When I was drinking I was always trying to show how much fun I was having, so people saw me as “a girl just trying to have a good time” and to convince myself that I wasn’t dying inside.
Giving up the one-woman-party act was a freeing experience, eventually, and finding myself alongside my senses and interests meant I could find hobbies.
The all elusive “what do I do for fun” question has always confused me because I thought it was drinking, until that wasn’t fun anymore. All that left was becoming EXCELLENT at things – which usually pushed my perfectionism into overdrive and stole all joy from it.
Your hobbies don’t have to be things you’re excellent at, they are simply things you can do for fun. Another revolutionary idea for me was that I could try something and fail. I started playing the piano again, after years of cutting myself off from it. I wasn’t as good as I was, but man it felt good to connect to my creativity. It was another way of reclaiming something that was stolen from me.

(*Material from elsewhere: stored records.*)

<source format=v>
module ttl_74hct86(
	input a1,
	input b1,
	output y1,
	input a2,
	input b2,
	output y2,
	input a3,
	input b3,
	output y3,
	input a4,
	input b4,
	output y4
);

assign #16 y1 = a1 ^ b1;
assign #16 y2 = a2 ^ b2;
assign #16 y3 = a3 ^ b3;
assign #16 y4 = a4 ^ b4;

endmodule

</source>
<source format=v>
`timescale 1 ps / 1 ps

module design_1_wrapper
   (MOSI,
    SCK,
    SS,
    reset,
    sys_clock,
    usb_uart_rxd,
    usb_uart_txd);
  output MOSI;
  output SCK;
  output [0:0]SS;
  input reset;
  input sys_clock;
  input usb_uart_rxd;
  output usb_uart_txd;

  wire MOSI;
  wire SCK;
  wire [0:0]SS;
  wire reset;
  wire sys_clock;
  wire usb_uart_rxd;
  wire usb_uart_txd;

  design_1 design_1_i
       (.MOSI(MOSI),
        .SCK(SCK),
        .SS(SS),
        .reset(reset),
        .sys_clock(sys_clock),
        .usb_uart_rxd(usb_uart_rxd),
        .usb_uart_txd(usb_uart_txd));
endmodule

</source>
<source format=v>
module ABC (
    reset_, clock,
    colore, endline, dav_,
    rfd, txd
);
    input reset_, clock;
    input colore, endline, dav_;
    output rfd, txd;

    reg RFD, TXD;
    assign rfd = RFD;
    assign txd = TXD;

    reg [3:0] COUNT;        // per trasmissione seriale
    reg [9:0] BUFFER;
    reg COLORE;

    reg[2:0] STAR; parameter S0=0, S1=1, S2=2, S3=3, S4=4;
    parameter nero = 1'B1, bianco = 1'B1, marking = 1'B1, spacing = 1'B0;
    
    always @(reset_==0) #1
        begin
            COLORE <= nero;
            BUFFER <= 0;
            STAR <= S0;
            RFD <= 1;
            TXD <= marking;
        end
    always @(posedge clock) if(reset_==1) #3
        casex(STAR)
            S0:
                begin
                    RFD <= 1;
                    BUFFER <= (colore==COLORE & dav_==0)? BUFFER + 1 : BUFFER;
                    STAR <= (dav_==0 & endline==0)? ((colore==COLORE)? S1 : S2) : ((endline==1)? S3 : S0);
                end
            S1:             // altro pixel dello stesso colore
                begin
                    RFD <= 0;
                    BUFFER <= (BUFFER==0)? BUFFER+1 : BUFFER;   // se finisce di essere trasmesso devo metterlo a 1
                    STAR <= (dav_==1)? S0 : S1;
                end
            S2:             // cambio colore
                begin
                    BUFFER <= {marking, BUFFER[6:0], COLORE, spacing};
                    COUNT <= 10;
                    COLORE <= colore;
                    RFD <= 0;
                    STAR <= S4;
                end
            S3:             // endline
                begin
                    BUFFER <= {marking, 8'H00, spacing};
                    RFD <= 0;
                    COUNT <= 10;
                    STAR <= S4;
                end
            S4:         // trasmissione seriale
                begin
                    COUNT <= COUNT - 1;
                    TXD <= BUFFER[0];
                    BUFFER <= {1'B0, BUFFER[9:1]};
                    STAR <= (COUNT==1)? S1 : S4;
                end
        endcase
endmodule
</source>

I felt really stupid doing yoga, I’m not really flexible – but I looked a lot less stupid than the stuff I did on a blackout. I really, really tried to knit – but it just isn’t my destiny and I accept that (and only feel a little bit jealous when I see people knitting away, but seriously how do you do it?!)

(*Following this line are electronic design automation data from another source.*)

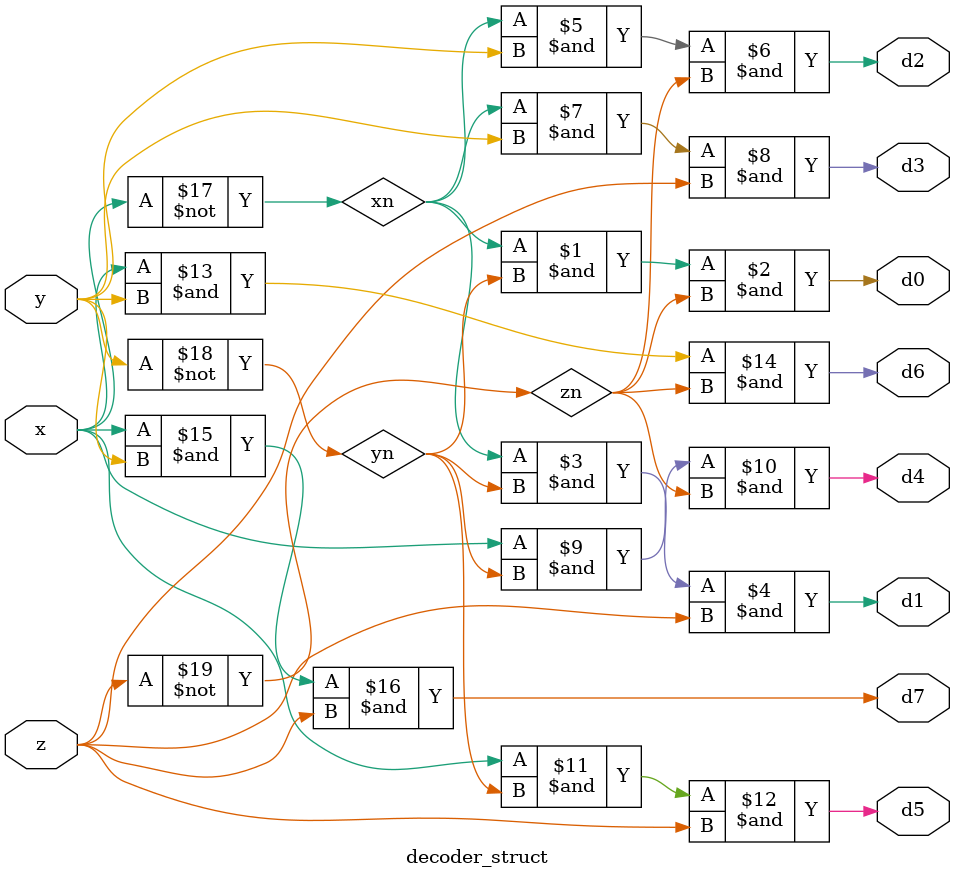
<source format=v>
module decoder_struct(
    input x,
    input y,
    input z,
    output d0,
    output d1,
    output d2,
    output d3,
    output d4,
    output d5,
    output d6,
    output d7
    );
and (d0,xn,yn,zn),(d1,xn,yn,z),(d2,xn,y,zn),(d3,xn,y,z),(d4,x,yn,zn),(d5,x,yn,z),(d6,x,y,zn),(d7,x,y,z);
not (xn,x),(yn,y),(zn,z);
endmodule
</source>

You are allowed to have fun, and there’s a world of it out there without drinking.
What can you add to your life now that alcohol is not in it? What would you do if you didn’t feel like you had to be the best at it?
Three tiny things:
- Brainstorm hobbies you might want to try. Consider starting a foray into one of them.
- Write a gratitude list for the week – all the big things and the small things.
Write a paragraph on the progress you feel you have made and how you want to build on it going forward.